In honor of the new hall of famer, here are eight facts you maybe didn’t know about the beloved bath companion.

• The origins of rubber ducks trace back to the late 1800s, when Charles Goodyear nailed the chemical process that makes rubber malleable. Early versions were not much fun, however, more like heavy “chew toys,” as a scholar described them to the New York Times.

In the 1930s, Disney and the Seiberling Latex Products Company made a Donald Duck rubber duck, paving the way for commercially-licensed rubber ducks.
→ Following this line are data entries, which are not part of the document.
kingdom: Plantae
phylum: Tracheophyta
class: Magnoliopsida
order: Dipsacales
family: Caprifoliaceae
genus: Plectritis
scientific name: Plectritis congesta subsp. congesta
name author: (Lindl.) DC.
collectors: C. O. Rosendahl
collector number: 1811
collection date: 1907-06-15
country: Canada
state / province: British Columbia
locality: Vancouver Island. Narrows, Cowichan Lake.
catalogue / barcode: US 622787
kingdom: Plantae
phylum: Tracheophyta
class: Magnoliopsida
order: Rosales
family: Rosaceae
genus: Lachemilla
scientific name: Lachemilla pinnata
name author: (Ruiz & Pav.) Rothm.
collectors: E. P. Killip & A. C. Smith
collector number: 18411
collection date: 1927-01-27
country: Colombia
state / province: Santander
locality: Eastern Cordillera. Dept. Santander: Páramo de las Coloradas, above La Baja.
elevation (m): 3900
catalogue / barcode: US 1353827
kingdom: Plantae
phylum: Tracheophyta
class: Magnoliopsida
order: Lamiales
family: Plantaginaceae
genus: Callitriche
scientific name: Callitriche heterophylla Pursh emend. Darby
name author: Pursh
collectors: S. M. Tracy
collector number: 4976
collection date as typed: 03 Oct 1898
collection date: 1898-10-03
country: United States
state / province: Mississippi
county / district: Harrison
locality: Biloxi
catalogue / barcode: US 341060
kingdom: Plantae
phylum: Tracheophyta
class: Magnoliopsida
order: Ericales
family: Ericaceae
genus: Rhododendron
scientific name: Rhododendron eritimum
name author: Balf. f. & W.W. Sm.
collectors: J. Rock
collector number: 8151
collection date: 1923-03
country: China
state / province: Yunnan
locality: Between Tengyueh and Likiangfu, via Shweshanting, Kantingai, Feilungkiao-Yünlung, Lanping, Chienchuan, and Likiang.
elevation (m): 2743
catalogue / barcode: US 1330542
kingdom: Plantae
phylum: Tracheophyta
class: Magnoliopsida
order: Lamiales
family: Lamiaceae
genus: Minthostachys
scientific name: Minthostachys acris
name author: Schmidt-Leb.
By the 1940s, the rubber duck had evolved into a floating toy.

• Sesame Street popularized rubber ducks as a bath toy when the show debuted “Rubber Duckie” on Feb. 25, 1970, in which the orange muppet Ernie, performed by Jim Henson, sings an ode to his beloved companion. The song hit the Billboard charts in 1971, the single sold 1 million copies, plus it was nominated for a Grammy, according to the Sesame Street Workshop.

[youtube=http://www.youtube.com/watch?v=Mh85R-S-dh8]

Or watch Little Richard’s rendition, in which he sat in a bathtub and played it on a piano during the show’s 25th season:

[youtube=http://www.youtube.com/watch?v=tWCEG6lV0ek]

• In January 1992, inclement weather caused 28,800 rubber ducks (plus frogs, beavers, and turtles) on a Taiwan ship en route from Hong Kong to the U.S. to topple overboard. The toys started popping up on the shores of Alaska and Washington state. The 2011 book Moby Duck delves into the origins of the accident to tell a larger story about pollution.

• On Aug. 8, 1981, Baltimore Mayor William Donald Schaefer — nicknamed “Donald Duck” — jumped into a 79° seal tank at the city’s National Aquarium, clutching a rubber duck and wearing a Victorian bathing suit, in a stunt to draw attention to the institution.

• A 2001 Sun tabloid article claimed Her Majesty had a rubber duck with an inflatable crown in Buckingham Palace, citing “a workman” tasked to redecorate the Queen’s bathroom walls.

• Rubber ducks have set records: Charlotte Lee of Huntington Beach, Calif., has held the Guinness World Record for largest rubber duck collection, boasting 5,631 unique ones by April 10, 2011, while on June 5, 2011, Cozi, a Seattle calendar company, set one for the longest line of rubber ducks strung together at 17,782.

• People race the toys to raise money for charity, putting a number at the bottom, dumping them into the water, and the one that floats to the finish line first wins. TIME reported the earliest race, run by a former Arizona real estate broker Eric Schechter in 1988, raised $150,000 for the Scottsdale substance abuse programs, and Schechter went on to found the Great American Duck Races. In fact, rubber duck races are so popular that a bill legalizing rubber duck races has been scheduled for public hearing in the Wisconsin senate this week, after the state’s Department of Justice warned a village that the events are a form of illegal gambling. The events have cheeky names like “Ducktona 500” and “Lucky Ducky Derby.”